About two-thirds of the way through "Palmetto" -- a steamy film noir about lust, money and revenge -- it becomes more than clear that it is nothing but an R-rated version of "Who Framed Roger Rabbit," without the animation.

The resemblance is subtle until "The Dip," the cartoon-killing acid of "Roger Rabbit," makes its first appearance in "Palmetto," albeit under a different name and only killing mere mortals. But at that point, it all makes sense.

Woody Harrelson plays Harry Barber, a recovering alcoholic who is out of work and dependent on his tough, brunette girlfriend. Sound a bit like Bob Hoskins' beleaguered detective?

Instead of fearing to re-enter Toontown, Harry fears returning to Palmetto, where he was previously framed and sent to jail. But Harry gets drawn back into that small Florida town and its stifling heat, which leaves a permanent sweat across his brow.
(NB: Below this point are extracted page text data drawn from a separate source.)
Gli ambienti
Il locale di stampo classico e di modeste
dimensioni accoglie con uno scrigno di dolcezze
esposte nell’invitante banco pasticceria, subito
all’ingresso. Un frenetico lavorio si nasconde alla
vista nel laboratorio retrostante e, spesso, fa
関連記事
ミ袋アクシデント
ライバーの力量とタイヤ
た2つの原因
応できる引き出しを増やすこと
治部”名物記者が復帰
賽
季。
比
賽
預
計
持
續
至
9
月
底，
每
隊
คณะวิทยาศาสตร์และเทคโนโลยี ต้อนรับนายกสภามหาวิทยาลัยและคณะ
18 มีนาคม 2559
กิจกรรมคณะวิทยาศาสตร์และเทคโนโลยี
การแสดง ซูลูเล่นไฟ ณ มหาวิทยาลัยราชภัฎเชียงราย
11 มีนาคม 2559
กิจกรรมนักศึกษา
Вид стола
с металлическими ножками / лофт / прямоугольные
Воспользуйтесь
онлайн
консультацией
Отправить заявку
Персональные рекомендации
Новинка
Enter Jessica Rabbit, I mean Elisabeth Shue, as Rhea Meurleux. Although Shue may not have Jessica's bust, she certainly has the walk down. And to capitalize on that, director Voker Schlondorff makes sure there are more close-ups of Shue's own well-drawn derriere than of her face.

Rhea is married to an ailing millionaire and lives in the largest house in Palmetto with her step-daughter and weasel-like henchman, played by Michael Rapaport. Rhea is unhappy with her meager allowance, and, luckily, so is her teenage step-daughter Odette (Chloe Sevigny).

So they hatch a phony kidnapping scheme to milk an extra $500,000 out of the sick old man and they draft Harry to do the legwork. How do they get the law-weary Harry to agree? Sex. Rhea makes use of all her ample gifts and her step-daughter turns out to have the body of a Calvin Klein model and the eagerness of Monica Lewinsky. Harry drafts the ransom note and picks up the money, but he senses there are a few more people at work here.

The film works in overdrive to make us forget we have seen this film a hundred times before ("Body Heat," "The Last Seduction," "China Moon" etc.). The tough-guy dialogue is laid on pretty thick and writer E. Max Frye makes too many failed attempts at clever double-entendres.

The pacing is slow and steady, but never picks up when the climax comes and Harry's life spins wildly out of control.

Only Woody Harrelson manages to rise above the mediocrity. His Harry knows he is being played and by whom. What he does not know is how smart the people he is going up against are.

We can see those gears churning in Harry's not-so-bright head as he tries to weigh all his options and avoid the dead-ends characters like him tend to run into, and it is hard not to feel for the guy when he gets beaten down by yet another miscalculation.

And he runs into plenty of miscalculations. First of which, the police are far more professional than he had hoped, but still not all that bright. When, by rather cruel fate, he ends up working for the police, he gets to see his mistakes first hand.

As it turns out, none of the characters are all that intelligent in "Palmetto." One cannot help but wonder who could be masterminding the whole thing, when everyone seems so helplessly stupid.

Gina Gershon is completely wasted as Harry's girlfriend, who appears relatively unaffected when dead bodies starts turning up around her.

Shue can handle the sultry vixen part of her role, but when it comes time for her to get mean and nasty, she gets a little lost. By the end of the film, Shue goes a little too over-the-top and seems to be channeling Norma Desmond.

In the end, when Harry is in an abandoned warehouse, dangling by a crane over a vat of acid, I was expecting Benny the Cab to bust through a wall and save the day. It certainly would have broken up the monotony of the film.